Fake people and fake organizations with real motives all collide, and the most meaningful objects aren’t guns, they’re stamps giving a seal of authenticity. The constant subterfuge creates a tonal dichotomy of tension and farce, with all the characters spinning their own brand of bullshit in order to save lives. Argo wholeheartedly embraces the bullshit though, particularly in its second act, when Mendez brings in a Hollywood makeup artist and an influential producer to make his phoney movie look like the real deal. While the situation in Iran only intensifies the longer the Americans stay in hiding, the L.A. crew preps the rescue as if it were a human-heist movie. Titles like Mendez’s Six, or The Tehran Job come to mind.

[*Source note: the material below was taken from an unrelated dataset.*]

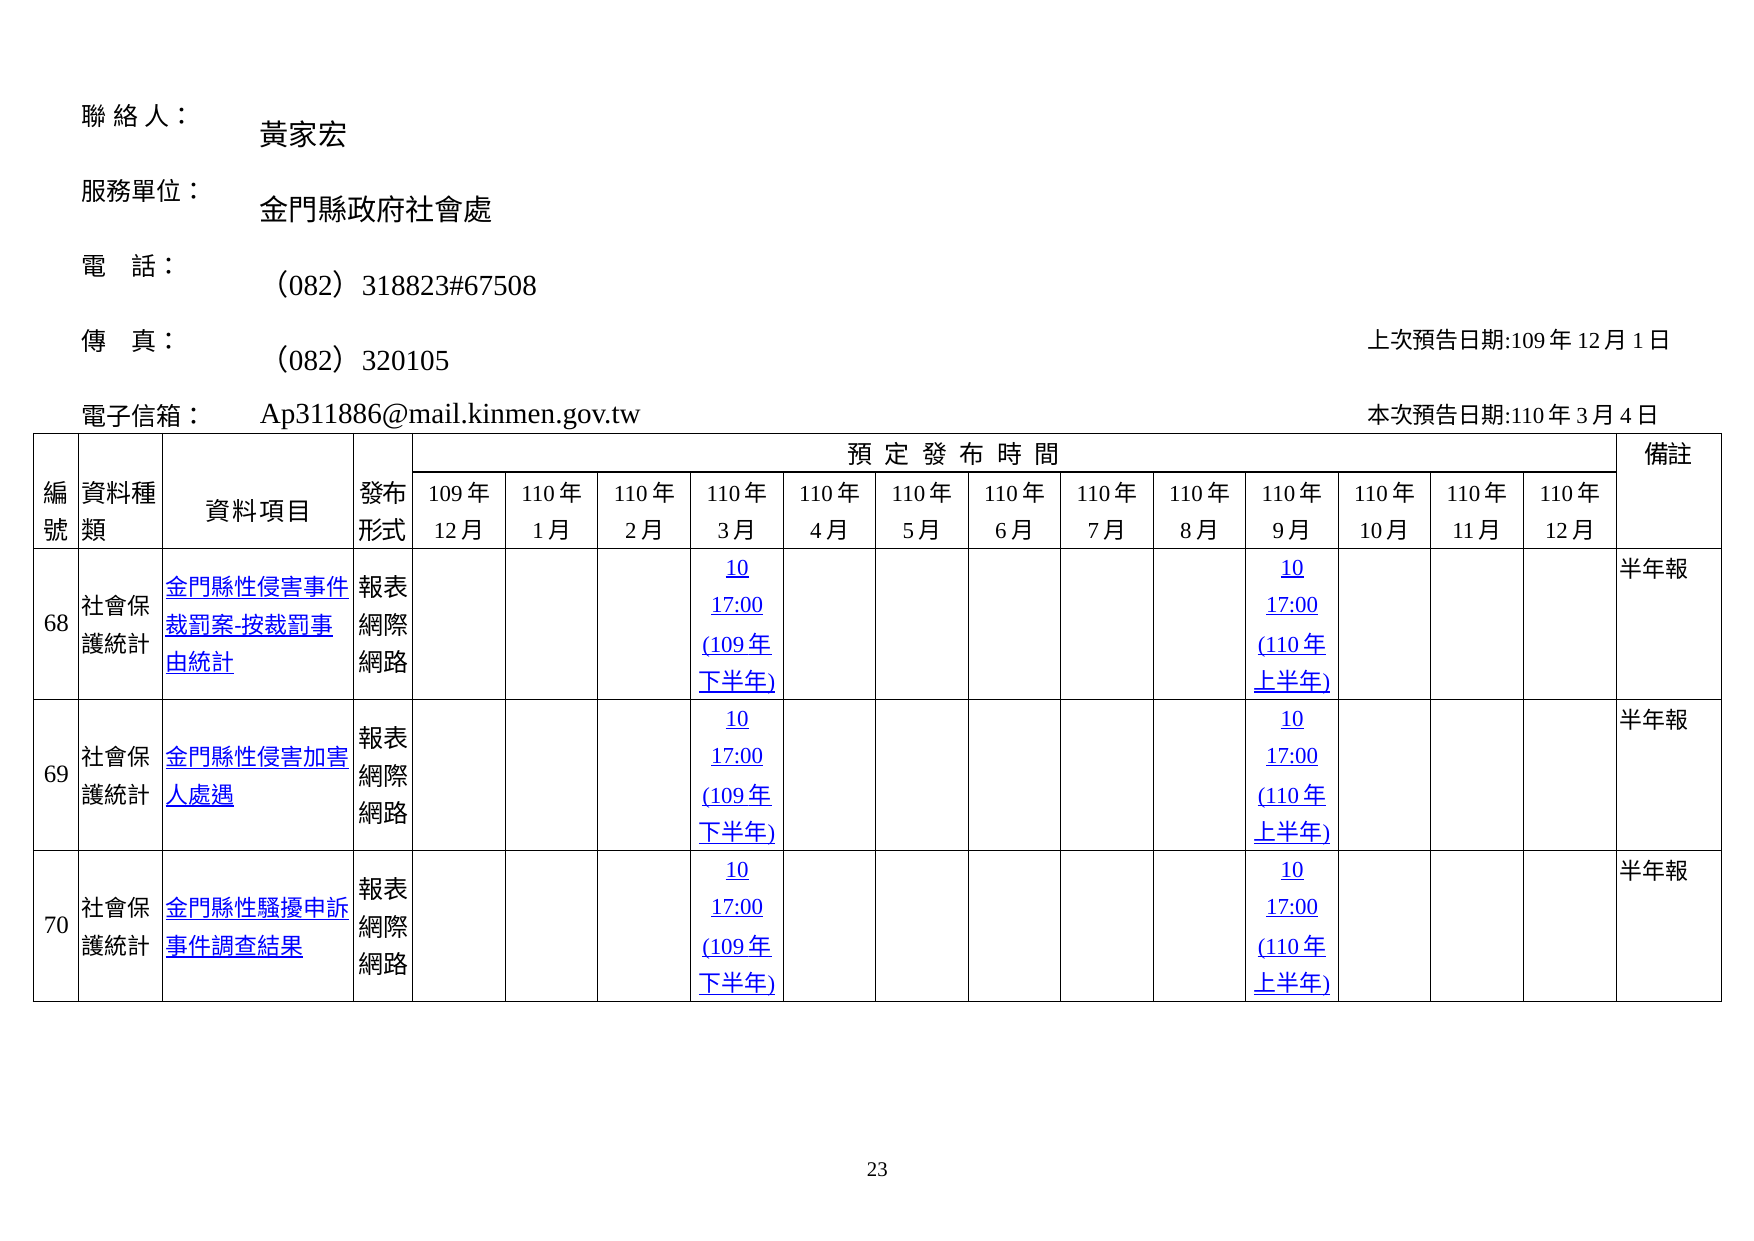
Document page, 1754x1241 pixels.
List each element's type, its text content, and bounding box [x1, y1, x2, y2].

As a director, Affleck roots this picture so much in the style of the ’70s that it feels as if we are taken right back into that era of filmmaking. From the way the picture was shot and edited to the particular camera movements he utilized, this is all ingrained in that vintage style that brings us a further sense of immersion into the story. The editing by William Goldenberg really deserves all the acclaim you can possibly throw at it, as not only does the film keep its pace fluid and, more importantly, escalating every step of the way but we are also constantly made aware of the political events that are surrounding the meat of the narrative.

Will this be the comeback film for Ben Affleck? I can only hope so, as what I’ve seen here is stunning. Affleck’s past directing work always hinted at this kind of genius. But, “Argo” is the kind of film that belong among Friedkin and Pakula’s best from the 1970s. That’s not light praise. It comes from a respect for a talented actor/director/write rediscovering what matters in his craft and applying it onscreen. If only every artist could turn it around with the level of expertise that Affleck demonstrates. Warner Brothers is looking at a potential Oscar contender here.